§ 提示文

══════

経口補水液の販売ルール、来月施行へ 誤使用防止に向けた新たな表示義務と販売条件が明文化
消費者庁は2024年12月に改正した次長通知および内閣府令に基づき、特別用途食品「経口補水液」の表示および販売に関する新たなルールを6月1日より施行する。誤用による健康被害のリスクに対応するため、表示義務の強化や販売形態ごとの留意事項が明文化され、メーカー・小売業者には実務対応が求められる。
医師の指導前提 清涼飲料水と区別を明確に
経口補水液は、下痢や嘔吐による脱水症状への対応を目的とした病者用食品であり、ナトリウムやカリウムなどの電解質を多く含む点で一般の清涼飲料水とは異なる。
そのため、脱水状態でない健康な人が日常的に摂取すると、短期的に健康に悪影響を及ぼす可能性があるとされている。
新ルールではこの点を踏まえ、「経口補水液」の販売方法に関する詳細なガイドラインが追加された。たとえば、実店舗で販売する場合は、商品を他の飲料と明確に区別して陳列し、医師からの指示を受けて使用すべき旨をシールやポップで表示することが求められる。
オンライン販売や自販機にも条件
インターネット販売においては、購入前に「医師の指導がある場合のみ使用」などの重要表示内容について、消費者が確認・同意するプロセス(チェックボックスなど)を設けることが推奨されている。

══════

§ 抽出データ
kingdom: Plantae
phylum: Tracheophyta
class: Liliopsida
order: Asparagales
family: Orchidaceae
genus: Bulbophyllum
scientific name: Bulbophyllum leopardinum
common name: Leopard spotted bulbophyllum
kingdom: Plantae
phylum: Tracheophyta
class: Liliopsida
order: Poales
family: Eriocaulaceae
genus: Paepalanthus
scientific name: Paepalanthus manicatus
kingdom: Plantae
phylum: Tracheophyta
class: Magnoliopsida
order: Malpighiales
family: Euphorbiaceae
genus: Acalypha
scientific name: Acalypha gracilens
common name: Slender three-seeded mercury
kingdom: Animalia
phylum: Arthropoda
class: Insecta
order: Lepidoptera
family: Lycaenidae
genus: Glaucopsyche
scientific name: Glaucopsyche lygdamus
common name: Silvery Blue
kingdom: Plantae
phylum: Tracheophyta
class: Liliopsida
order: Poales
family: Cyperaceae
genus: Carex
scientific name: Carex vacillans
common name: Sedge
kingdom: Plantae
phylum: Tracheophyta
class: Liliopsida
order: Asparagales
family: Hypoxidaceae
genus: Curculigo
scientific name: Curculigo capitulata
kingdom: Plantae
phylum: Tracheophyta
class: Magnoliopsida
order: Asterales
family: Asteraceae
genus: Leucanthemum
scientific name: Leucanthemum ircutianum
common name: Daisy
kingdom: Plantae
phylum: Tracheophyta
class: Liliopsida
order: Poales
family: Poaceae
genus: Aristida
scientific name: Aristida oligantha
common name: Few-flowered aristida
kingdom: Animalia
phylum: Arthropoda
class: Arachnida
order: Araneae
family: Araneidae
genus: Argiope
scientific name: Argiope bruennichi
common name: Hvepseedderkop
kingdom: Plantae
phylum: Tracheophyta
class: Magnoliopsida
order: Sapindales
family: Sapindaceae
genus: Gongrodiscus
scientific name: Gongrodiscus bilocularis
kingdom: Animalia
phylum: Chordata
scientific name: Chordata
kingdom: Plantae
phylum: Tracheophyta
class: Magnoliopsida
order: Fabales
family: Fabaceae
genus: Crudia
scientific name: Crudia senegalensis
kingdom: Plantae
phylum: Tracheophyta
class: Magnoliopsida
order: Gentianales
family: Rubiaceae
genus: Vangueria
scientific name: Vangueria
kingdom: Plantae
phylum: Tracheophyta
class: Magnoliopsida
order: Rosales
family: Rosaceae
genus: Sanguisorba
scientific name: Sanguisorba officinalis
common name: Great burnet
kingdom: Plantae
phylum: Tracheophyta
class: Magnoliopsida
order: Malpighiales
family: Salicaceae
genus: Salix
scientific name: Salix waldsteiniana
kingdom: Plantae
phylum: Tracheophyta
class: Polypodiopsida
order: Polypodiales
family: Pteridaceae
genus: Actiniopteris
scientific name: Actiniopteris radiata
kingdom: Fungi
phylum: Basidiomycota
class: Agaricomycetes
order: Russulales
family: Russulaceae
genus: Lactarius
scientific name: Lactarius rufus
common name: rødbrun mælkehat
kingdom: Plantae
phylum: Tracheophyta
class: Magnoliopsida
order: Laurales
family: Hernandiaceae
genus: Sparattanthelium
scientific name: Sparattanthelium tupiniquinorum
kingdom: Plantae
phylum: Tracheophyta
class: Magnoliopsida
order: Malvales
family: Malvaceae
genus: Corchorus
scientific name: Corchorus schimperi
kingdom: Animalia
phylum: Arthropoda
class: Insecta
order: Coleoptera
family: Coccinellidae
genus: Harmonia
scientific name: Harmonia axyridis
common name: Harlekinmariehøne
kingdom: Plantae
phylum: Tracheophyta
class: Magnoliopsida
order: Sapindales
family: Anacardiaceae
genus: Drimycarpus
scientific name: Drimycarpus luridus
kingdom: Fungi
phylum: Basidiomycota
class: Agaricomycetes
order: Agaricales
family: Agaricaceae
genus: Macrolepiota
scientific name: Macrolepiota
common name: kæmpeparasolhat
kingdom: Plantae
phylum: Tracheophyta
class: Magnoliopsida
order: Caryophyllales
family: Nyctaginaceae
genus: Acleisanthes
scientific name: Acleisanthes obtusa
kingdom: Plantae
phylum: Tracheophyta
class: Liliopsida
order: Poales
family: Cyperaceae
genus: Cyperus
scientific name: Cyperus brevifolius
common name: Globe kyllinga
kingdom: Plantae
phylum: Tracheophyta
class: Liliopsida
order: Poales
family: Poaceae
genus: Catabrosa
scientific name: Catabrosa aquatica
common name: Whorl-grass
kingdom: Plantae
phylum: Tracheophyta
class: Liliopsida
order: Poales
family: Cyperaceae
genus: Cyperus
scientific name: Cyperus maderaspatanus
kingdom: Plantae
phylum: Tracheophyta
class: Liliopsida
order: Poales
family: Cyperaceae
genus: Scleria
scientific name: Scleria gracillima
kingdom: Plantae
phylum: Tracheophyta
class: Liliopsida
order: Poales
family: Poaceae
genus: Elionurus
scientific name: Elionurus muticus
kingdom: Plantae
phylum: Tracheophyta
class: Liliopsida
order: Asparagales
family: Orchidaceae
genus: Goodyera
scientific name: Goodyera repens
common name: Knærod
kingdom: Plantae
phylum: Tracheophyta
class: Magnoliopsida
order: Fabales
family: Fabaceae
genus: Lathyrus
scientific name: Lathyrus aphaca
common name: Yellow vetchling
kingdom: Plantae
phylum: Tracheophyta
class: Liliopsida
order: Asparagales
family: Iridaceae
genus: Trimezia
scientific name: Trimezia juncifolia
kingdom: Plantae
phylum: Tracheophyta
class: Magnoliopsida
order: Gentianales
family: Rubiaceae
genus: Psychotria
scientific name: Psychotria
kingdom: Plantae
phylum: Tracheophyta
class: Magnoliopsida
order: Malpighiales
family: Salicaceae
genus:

══════

§ 課題一覧
A. 経口補水液の記事の「そのため、脱水状態でない健康」から「設けることが推奨されている。」までを、「シール」を「ラベル」に置き換えて書き直してください。
B. 経口補水液の記事を、最後の文のあとから書き続けてください。

§ 課題別の解答
A.
そのため、脱水状態でない健康な人が日常的に摂取すると、短期的に健康に悪影響を及ぼす可能性があるとされている。
新ルールではこの点を踏まえ、「経口補水液」の販売方法に関する詳細なガイドラインが追加された。たとえば、実店舗で販売する場合は、商品を他の飲料と明確に区別して陳列し、医師からの指示を受けて使用すべき旨をラベルやポップで表示することが求められる。
オンライン販売や自販機にも条件
インターネット販売においては、購入前に「医師の指導がある場合のみ使用」などの重要表示内容について、消費者が確認・同意するプロセス(チェックボックスなど)を設けることが推奨されている。

B.
また、自動販売機での販売についても、画面表示などで購入前に注意事項を確実に認知できる設計であることが条件とされ、一般飲料との差別化が強く求められている。
さらに、ラベルレス製品の販売は禁止される。これは購入後の使用段階においても、表示事項が確実に消費者に伝わるようにするためである。
メーカー・販売事業者には体制整備が必須
経口補水液の販売に際しては、医師や管理栄養士など医療関係者による説明体制の整備や、販売時の注意喚起を徹底するなど、実務対応の強化が求められる。
改正後の表示基準は、申請者が消費者への情報伝達手段を文書で提示することも要件となっており、特別用途食品としての責任が明確化された形だ。
消費者庁は、新制度の目的として「消費者の誤使用を防止し、国民の健康保護を図ること」を強調している。経口補水液を取り扱うすべての事業者は、新ルールを遵守した運用体制を早急に整える必要がある。